There are still hurdles between the generation of copious CNV breakpoint information and the use of that information to make rigorous inferences about germline CNV mutation processes. It cannot be taken for granted that insights derived from experiments on somatic cells (which often have mutations affecting other components of DNA repair) are comprehensive with respect to germline mutation processes. There may be additional mechanisms operating in the germline, and the relative contributions of mutational mechanisms may be different. One example of the former is the developmentally programmed homologous recombination that takes place preferentially at recombination hotspots in the germline, which drives mutation at some VNTR loci28
and can cause NAHR29,30
The second challenge is to develop a rigorous, statistically driven framework for mapping the breakpoint signatures we observed to the mutation processes that formed them. There are multiple mutational mechanisms that can generate similar breakpoint signatures: for example, MMEJ, MMBIR and NHEJ are all capable of generating deletions with microhomology at the breakpoints. There are thought to be subtle distinctions, however, in the properties of breakpoints produced by NHEJ and MMEJ; for example, MMEJ is thought to require longer stretches of microhomology (>5 bp) than NHEJ (1–4 bp). If these preferences can be precisely characterized, we envisage being able to use statistical analysis of large collections of CNV breakpoints to estimate the relative contributions of different pathways or sub-pathways to in vivo CNV formation. This could be done, for example, by modeling the empirical distribution of microhomology lengths as a mixture of contributions from different pathways.

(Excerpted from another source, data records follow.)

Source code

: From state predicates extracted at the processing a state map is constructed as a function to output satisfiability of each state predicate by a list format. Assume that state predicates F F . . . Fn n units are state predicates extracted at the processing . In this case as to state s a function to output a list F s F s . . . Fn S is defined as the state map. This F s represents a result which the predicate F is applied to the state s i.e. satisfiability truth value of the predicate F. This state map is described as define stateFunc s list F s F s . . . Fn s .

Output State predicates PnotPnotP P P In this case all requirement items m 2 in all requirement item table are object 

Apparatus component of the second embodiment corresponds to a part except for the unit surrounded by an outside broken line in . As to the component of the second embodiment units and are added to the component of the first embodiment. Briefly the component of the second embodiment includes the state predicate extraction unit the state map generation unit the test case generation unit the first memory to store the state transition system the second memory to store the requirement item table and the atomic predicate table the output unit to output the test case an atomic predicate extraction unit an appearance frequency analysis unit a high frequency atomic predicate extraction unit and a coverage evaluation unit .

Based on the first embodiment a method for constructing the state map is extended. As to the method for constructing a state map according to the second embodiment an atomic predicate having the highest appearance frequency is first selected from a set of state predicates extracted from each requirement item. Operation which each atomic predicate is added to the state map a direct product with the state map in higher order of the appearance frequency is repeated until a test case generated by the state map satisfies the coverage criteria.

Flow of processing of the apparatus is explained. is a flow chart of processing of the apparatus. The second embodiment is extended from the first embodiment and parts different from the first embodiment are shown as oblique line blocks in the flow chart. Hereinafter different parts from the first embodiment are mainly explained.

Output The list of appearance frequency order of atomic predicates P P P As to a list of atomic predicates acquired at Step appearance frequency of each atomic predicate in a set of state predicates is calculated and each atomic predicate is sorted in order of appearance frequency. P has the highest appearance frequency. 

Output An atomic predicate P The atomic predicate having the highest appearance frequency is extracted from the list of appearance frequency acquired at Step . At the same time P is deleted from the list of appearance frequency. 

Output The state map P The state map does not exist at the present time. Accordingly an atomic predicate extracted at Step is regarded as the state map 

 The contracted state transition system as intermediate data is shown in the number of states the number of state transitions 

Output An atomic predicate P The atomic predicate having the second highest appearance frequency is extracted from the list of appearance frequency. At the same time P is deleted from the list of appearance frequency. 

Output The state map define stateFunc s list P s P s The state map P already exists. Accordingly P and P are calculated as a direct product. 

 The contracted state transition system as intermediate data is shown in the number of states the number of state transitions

There is not universal agreement as to whether certain mutational mechanisms are biologically distinct. For example, some view NHEJ and MMEJ as distinct pathways9
, whereas others see them as two strands of a more general and flexible NHEJ mechanism7
. The phenomenology is static, but researchers’ understanding of mutational mechanisms is dynamic, so the mapping of signatures to mechanisms is subject to change over time. Large amounts of data from targeted experiments, coupled with statistical analyses, should help crystallize these issues and establish population-based studies of CNV mutation as less of a descriptive exercise and more of an inference-based one.